YOUR INSTRUCTIONS - The records follow. Copy them exactly, but omit the pictures.

RECORDS SHOWN -
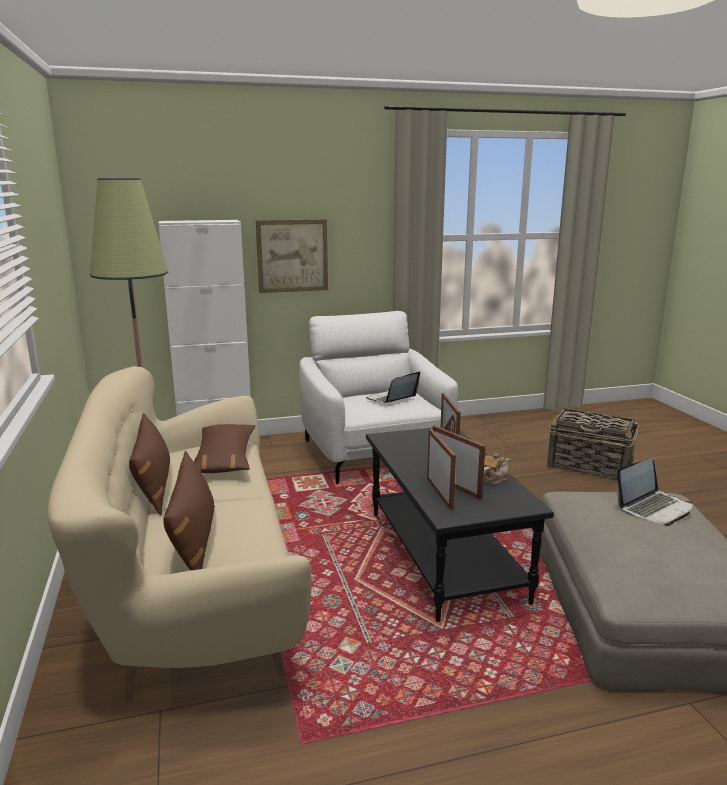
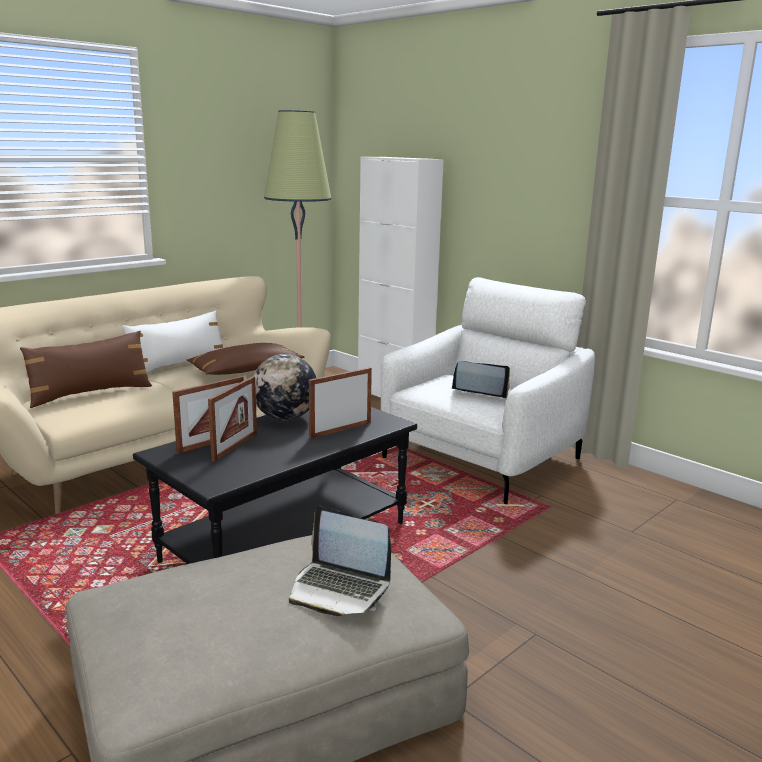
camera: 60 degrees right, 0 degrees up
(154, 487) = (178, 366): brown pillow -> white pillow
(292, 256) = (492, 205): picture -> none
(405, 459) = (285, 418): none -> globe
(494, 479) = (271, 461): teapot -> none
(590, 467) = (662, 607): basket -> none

THE COMPLETED TASK -
camera: 60 degrees right, 0 degrees up
(154, 487) = (178, 366): brown pillow -> white pillow
(292, 256) = (492, 205): picture -> none
(405, 459) = (285, 418): none -> globe
(494, 479) = (271, 461): teapot -> none
(590, 467) = (662, 607): basket -> none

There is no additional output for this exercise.